Auswirkungen der Aussetzung der Insolvenzantragspflicht

Im ersten Teil „Wann greift das „COVID 19 Insolvenzaussetzungsgesetz“ (COVInsAG)“  habe ich die Voraussetzungen für eine Aussetzung der Insolvenzantragspflicht dargestellt. In diesem Teil möchte ich die Auswirkungen einer solchen Aussetzung erläutern.

II. Folgen der Aussetzung der Insolvenzantragspflicht (§ 2 COVInsAG)

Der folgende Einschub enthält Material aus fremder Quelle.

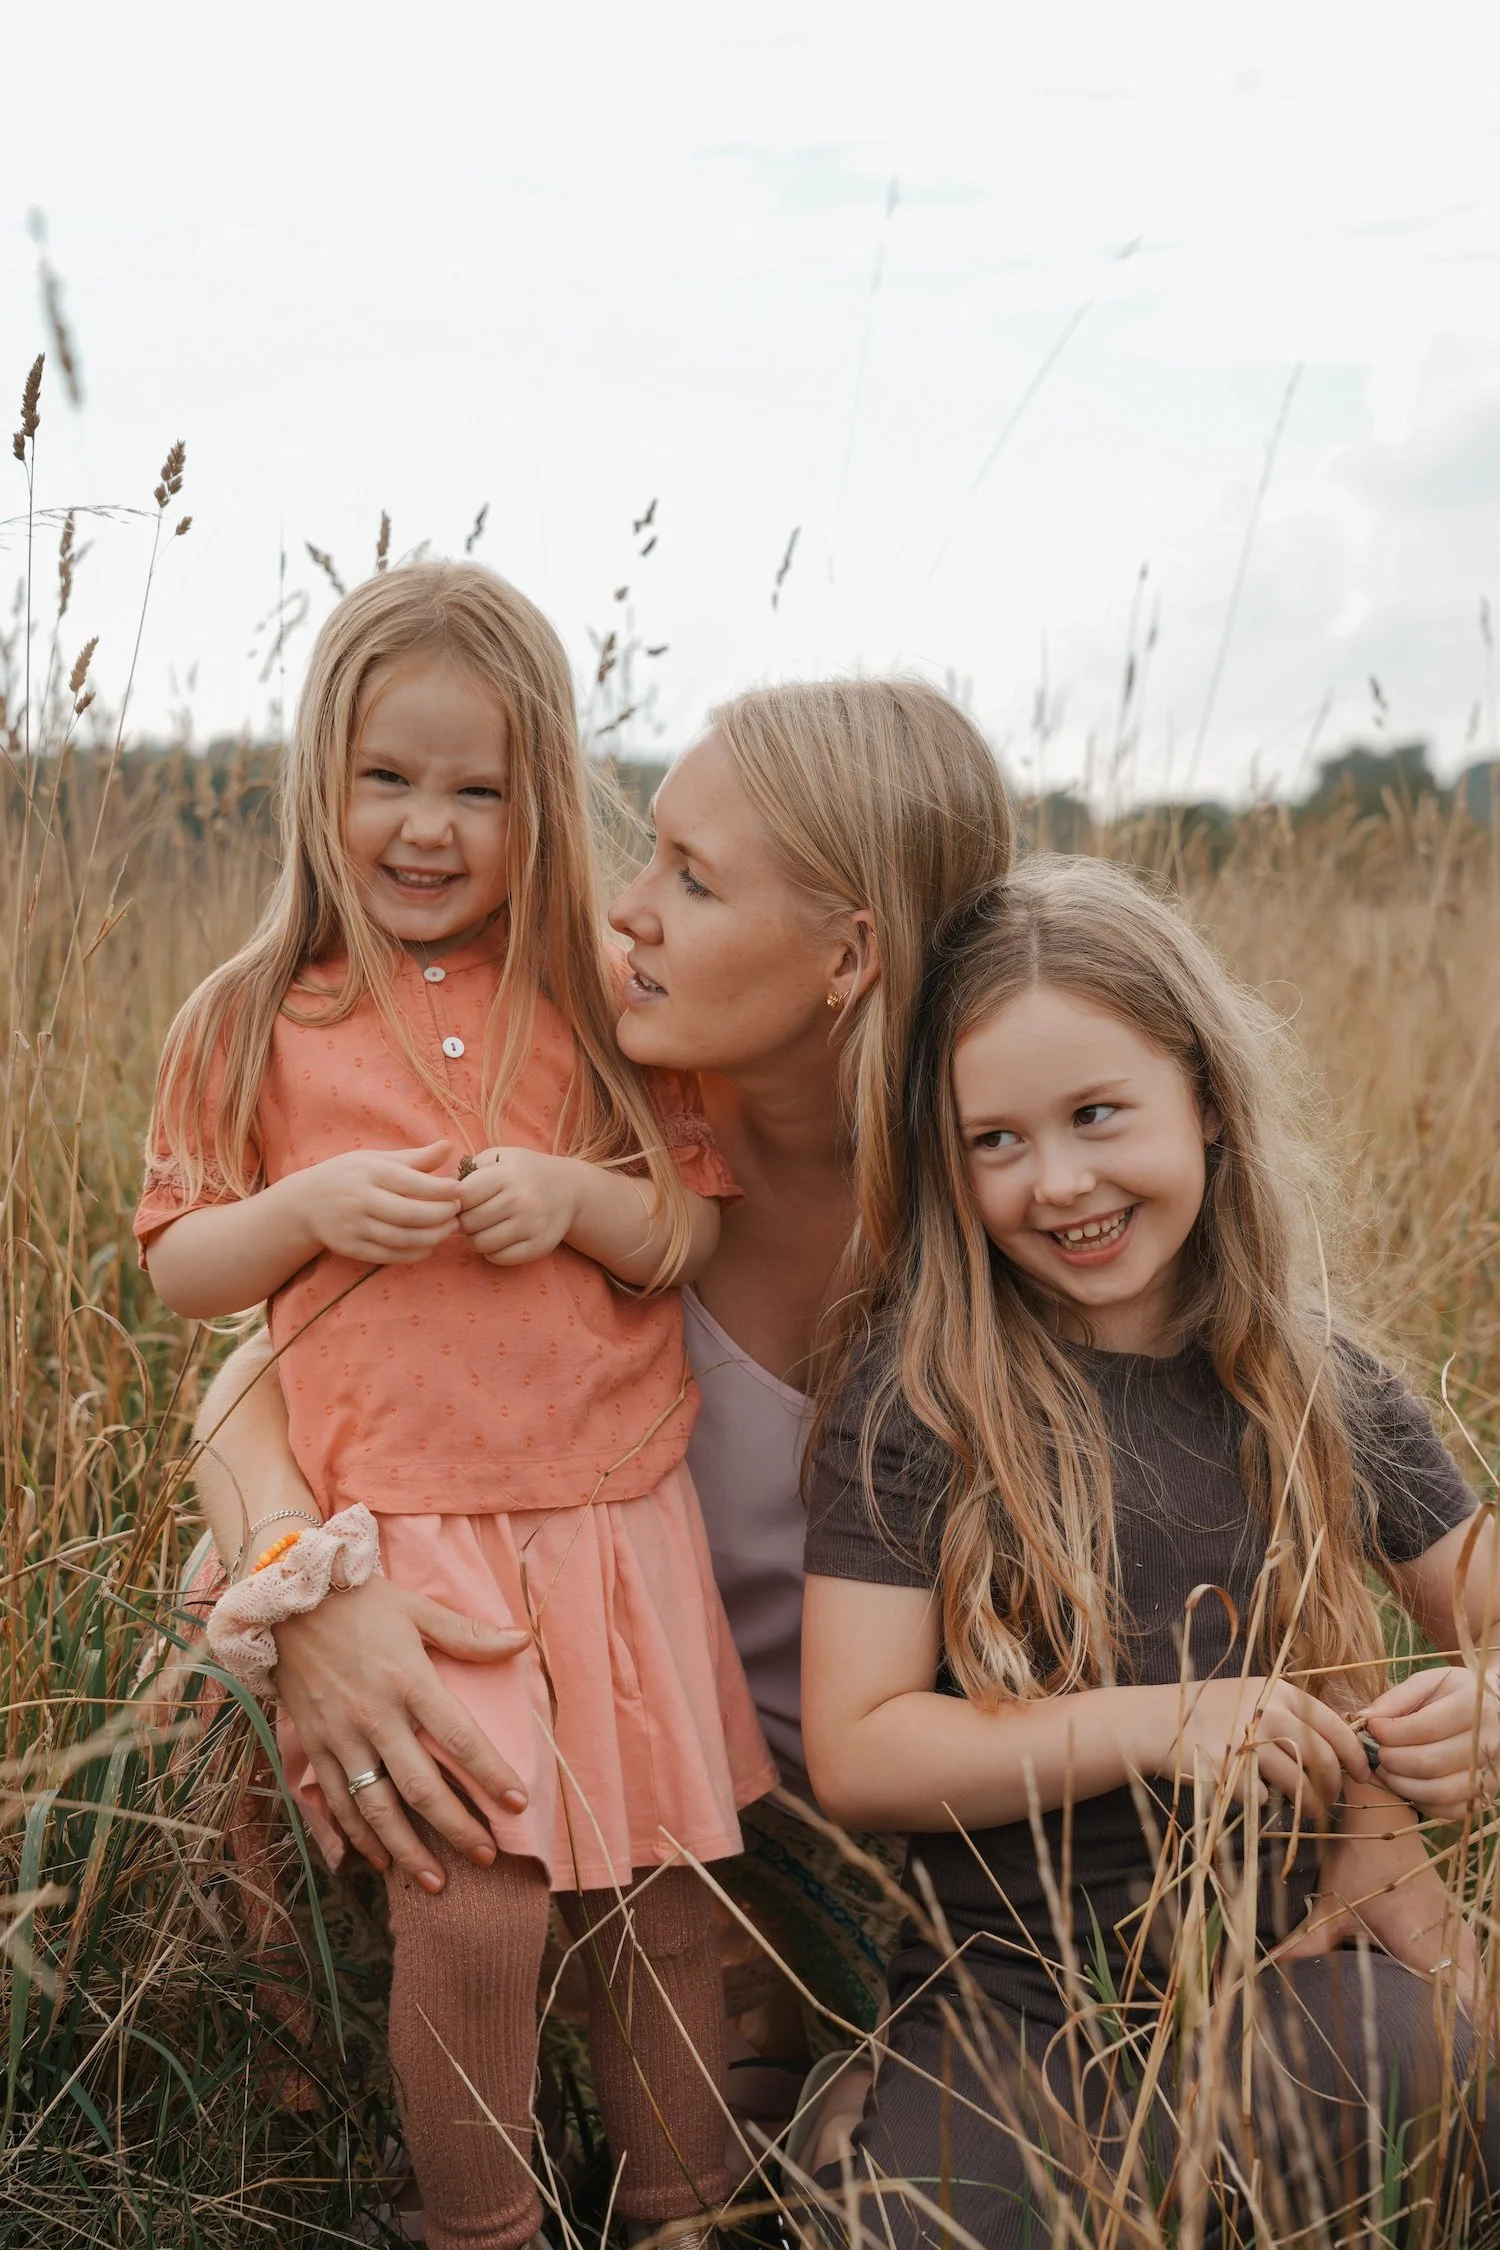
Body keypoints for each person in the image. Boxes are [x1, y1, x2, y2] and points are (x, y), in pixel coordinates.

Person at [135, 560, 779, 2250]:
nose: (430, 827)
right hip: (396, 1545)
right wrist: (305, 1214)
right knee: (474, 1912)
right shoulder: (253, 1016)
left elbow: (687, 1223)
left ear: (541, 797)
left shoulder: (595, 1003)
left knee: (657, 1906)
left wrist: (574, 1201)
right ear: (320, 784)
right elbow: (181, 1262)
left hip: (605, 1520)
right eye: (389, 780)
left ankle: (683, 2212)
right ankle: (478, 2222)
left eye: (478, 789)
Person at [800, 856, 1500, 2246]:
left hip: (1280, 1968)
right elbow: (861, 1748)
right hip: (1009, 2001)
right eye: (995, 1140)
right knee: (925, 2225)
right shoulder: (923, 1396)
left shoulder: (1317, 1381)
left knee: (1428, 2068)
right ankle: (857, 2110)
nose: (1059, 1180)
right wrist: (1159, 1722)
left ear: (1208, 1101)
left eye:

Die Folgen der Aussetzung sind in § 2 COVInsAG dargestellt. Geregelt hat der Gesetzgeber die

  • Abmilderung der Haftungsrisiken für Geschäftsführer, Vorstände, Aufsichtsräte (Organhaftung)
  • Einschränkung der Haftungs- und Anfechtungsgefahren für Kreditgeber und Gläubiger
1. Organhaftung

Die Organe von Kapitalgesellschaften (GmbH-Geschäftsführer, Vorstände von Aktiengesellschaften) haften grundsätzlich auch persönlich, wenn die Unternehmen, trotz Insolvenzreife, Zahlungen leisten. Das gilt auch für Aufsichtsräte. Eine entsprechende Haftung ist für Gesellschaften normiert, bei denen die Geschäftsführung nicht in den Händen natürlicher Personen liegt (z. B. GmbH & Co. KG) und für Genossenschaften.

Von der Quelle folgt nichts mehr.